**Extrait du document**

──────

Des ancêtres étrangers

Ne parlons donc plus d’origines, c’est beaucoup trop vague, et désigne indistinctement des lieux sans rien en dire que des généralités. Les ancêtres, tout le monde en a, mais là, les choses se différencient : une mère de telle lignée, un père de telle lignée, pareil pour les quatre grands-parents, les huit arrière-grands-parents, les seize arrière-arrières, et ainsi de suite, de telles langues, de telles coutumes. Le multiple surgit, les différences se manifestent, les histoires se racontent.

Entrons dans un café marocain à Bruxelles. Le Maroc ? Un pays arabe ! Pourtant, dans ce café, personne ne parle arabe, ou la darija, l’arabe dialectal marocain. Tout le monde parle tamazight, dans sa forme rifaine (le Rif étant la région d’où provient la majorité des Marocains recrutés par la Belgique avec des autobus à la suite de la convention belgo-marocaine de 1964). Au mur, il y a une photo d’Abdelkrim El-Khatibi, l’ancien président de la République du Rif, chef de la résistance anticoloniale contre 500 000 soldats français et espagnols, qu’il a tenu en respect pendant la guerre du Rif (de 1921 à 1926), alors que le Sultan du Maroc Moulay Youssef s’était plié à la domination française ; il s’est battu jusqu’à ce que l’armée espagnole bombarde le Rif avec du gaz moutarde. Cet esprit d’insoumission ne serait-il pas un des héritages sous-jacents à la situation dans certaines écoles bruxelloises ? L’on comprend que parler simplement « d’origine marocaine » abrase la diversité des transmissions, toutes singulières.

D’une certaine façon, cette approche qui s’intéresse aux ancêtres dans leurs différences est l’inverse de la citoyenneté dans ses deux sens classiques, citoyens d’Athènes, et citoyens de la République française. Pour être citoyen et jouir des droits politiques dans la démocratie athénienne antique, il fallait être un homme de plus de 18 ans ayant un père né d’un citoyen athénien et une mère fille de citoyen athénien. La démocratie était donc expressément monoculturelle, et excluait les femmes, les esclaves et les étrangers vivant dans la cité. Ces derniers étaient appelés « métèques », du grec ancien métoïkos, « qui a changé de résidence » : immigrés, en quelque sorte. Au contraire de cette démocratie exclusive et relevant d’une seule culture, nous cherchons une démocratie inclusive et plurielle.

Le terme citoyen remplace celui de bourgeois pendant la Révolution française, où l’appartenance à la République lime les appartenances culturelles régionales (bretonne, corse, basque, etc.). Les langues locales sont exclues de l’enseignement au profit exclusif du français de Paris. L’avènement de la République se fait donc contre les cultures, censées fondre dans un creuset commun. Le modèle de l’école républicaine fondé plus tard par Jules Ferry soutient l’universalité de la pensée française, dont les lumières doivent éclairer le monde entier par le biais du colonialisme. Au contraire de cet universalisme qui fusionne les cultures dans un creuset unique, mettons en valeur les différences, intéressons-nous aux spécificités.

──────

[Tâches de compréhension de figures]
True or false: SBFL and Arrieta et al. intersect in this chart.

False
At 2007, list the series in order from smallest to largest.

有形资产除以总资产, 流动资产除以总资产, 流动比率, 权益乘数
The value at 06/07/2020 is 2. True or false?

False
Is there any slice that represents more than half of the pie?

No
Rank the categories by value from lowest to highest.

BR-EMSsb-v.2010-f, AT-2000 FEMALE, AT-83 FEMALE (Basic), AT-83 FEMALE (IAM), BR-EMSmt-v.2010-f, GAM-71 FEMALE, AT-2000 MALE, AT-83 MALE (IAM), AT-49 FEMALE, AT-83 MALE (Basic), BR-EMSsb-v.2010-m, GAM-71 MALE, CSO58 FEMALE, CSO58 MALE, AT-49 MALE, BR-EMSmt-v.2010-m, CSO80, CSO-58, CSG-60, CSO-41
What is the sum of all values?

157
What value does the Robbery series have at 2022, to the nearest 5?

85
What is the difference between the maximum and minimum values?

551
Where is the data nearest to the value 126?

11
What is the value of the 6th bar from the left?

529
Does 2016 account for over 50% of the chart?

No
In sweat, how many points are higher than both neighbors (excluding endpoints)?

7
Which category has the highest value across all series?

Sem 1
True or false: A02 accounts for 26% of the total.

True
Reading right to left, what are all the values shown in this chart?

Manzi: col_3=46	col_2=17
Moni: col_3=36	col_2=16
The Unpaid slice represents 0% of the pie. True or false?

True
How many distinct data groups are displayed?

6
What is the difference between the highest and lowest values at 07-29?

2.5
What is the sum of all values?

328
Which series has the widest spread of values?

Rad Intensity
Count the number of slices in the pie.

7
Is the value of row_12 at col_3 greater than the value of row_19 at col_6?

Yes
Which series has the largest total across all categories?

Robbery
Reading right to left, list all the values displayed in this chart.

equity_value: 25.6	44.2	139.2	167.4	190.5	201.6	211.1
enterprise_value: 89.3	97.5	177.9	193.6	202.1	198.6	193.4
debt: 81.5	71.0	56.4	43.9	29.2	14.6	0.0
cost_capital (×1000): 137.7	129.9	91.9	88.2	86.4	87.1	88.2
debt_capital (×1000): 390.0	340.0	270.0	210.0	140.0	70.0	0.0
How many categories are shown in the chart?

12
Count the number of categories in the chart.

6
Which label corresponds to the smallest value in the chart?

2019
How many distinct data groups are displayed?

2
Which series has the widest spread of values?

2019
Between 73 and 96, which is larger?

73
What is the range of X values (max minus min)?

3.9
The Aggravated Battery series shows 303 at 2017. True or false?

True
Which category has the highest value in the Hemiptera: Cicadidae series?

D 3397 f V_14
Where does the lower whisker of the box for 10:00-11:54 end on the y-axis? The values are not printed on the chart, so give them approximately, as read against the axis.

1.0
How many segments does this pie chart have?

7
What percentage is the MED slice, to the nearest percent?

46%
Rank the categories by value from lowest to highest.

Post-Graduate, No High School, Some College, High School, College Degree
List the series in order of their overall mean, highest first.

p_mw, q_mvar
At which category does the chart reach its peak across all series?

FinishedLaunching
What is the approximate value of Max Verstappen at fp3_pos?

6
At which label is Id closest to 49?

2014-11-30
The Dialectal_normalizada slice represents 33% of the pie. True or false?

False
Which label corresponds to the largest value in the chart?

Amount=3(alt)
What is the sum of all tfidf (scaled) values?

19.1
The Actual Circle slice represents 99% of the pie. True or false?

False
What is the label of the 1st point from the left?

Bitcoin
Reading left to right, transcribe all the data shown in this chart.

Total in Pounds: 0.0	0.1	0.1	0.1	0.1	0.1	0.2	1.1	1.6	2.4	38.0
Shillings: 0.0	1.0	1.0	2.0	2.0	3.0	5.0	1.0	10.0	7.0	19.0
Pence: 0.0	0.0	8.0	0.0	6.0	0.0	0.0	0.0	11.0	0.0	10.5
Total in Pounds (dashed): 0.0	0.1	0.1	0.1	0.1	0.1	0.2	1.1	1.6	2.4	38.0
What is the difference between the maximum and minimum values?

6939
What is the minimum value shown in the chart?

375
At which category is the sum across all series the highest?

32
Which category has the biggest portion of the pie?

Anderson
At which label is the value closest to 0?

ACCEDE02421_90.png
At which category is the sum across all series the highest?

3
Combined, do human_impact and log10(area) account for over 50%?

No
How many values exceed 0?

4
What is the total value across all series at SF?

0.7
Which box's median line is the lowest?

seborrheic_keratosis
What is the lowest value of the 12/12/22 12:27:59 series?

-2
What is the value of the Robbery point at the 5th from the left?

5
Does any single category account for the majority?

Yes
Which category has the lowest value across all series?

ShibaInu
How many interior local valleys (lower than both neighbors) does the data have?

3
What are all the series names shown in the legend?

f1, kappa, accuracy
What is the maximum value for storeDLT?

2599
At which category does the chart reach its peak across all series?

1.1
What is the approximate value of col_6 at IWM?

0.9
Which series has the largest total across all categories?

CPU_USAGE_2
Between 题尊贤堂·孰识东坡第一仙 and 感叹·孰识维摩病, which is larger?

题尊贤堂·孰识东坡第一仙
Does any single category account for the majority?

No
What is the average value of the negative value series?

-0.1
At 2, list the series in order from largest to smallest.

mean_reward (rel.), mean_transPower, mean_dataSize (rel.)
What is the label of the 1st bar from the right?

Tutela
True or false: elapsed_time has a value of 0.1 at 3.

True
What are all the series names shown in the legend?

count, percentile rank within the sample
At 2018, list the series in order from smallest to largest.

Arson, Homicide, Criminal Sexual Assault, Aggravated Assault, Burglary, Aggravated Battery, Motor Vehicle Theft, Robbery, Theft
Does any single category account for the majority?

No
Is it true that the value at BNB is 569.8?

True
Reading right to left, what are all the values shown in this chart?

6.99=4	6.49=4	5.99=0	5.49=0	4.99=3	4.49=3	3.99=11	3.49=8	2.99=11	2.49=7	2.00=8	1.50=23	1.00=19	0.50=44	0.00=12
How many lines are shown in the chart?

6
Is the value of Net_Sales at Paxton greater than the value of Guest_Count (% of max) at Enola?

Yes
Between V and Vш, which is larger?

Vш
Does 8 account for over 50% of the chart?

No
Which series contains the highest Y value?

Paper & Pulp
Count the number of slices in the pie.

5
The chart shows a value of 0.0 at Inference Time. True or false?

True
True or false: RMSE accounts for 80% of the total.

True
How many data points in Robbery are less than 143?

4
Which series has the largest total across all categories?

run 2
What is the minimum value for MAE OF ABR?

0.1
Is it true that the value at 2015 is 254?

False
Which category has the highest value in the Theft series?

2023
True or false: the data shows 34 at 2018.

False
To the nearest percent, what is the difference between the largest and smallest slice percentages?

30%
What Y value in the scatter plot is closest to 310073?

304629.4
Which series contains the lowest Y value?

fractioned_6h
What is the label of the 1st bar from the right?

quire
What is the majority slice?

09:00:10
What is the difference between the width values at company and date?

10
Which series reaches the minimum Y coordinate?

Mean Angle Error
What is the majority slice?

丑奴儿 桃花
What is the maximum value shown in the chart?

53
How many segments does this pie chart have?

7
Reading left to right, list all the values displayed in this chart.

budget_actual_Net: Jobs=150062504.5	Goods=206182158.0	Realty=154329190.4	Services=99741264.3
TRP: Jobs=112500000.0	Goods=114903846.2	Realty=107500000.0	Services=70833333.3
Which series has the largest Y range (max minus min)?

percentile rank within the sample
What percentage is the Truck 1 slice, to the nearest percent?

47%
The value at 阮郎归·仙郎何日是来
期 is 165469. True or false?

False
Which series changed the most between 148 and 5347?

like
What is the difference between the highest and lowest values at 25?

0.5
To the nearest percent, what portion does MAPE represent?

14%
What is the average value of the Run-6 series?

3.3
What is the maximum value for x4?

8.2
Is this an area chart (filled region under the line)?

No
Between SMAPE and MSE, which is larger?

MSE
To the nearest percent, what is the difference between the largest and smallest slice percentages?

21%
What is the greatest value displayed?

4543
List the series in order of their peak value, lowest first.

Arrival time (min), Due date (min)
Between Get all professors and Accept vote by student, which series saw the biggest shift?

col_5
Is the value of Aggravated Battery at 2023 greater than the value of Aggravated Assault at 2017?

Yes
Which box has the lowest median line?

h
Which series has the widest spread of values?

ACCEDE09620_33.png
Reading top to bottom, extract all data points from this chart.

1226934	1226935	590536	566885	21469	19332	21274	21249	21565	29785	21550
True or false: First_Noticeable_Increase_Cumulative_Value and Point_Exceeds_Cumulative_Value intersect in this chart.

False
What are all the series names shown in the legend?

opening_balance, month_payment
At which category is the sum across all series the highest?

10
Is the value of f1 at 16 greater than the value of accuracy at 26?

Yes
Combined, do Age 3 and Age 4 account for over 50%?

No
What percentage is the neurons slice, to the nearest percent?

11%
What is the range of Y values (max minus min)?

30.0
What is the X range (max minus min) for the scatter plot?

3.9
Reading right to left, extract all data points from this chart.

──────

**Consigne**
Reprenez le passage de l'extrait qui s'ouvre sur les mots « D’une certaine façon, cette » et se clôt sur « inclusive et plurielle. », en substituant « ouverte » à « inclusive ». Les items proviennent d'une autre source que l'extrait.

**Réponse**
D’une certaine façon, cette approche qui s’intéresse aux ancêtres dans leurs différences est l’inverse de la citoyenneté dans ses deux sens classiques, citoyens d’Athènes, et citoyens de la République française. Pour être citoyen et jouir des droits politiques dans la démocratie athénienne antique, il fallait être un homme de plus de 18 ans ayant un père né d’un citoyen athénien et une mère fille de citoyen athénien. La démocratie était donc expressément monoculturelle, et excluait les femmes, les esclaves et les étrangers vivant dans la cité. Ces derniers étaient appelés « métèques », du grec ancien métoïkos, « qui a changé de résidence » : immigrés, en quelque sorte. Au contraire de cette démocratie exclusive et relevant d’une seule culture, nous cherchons une démocratie ouverte et plurielle.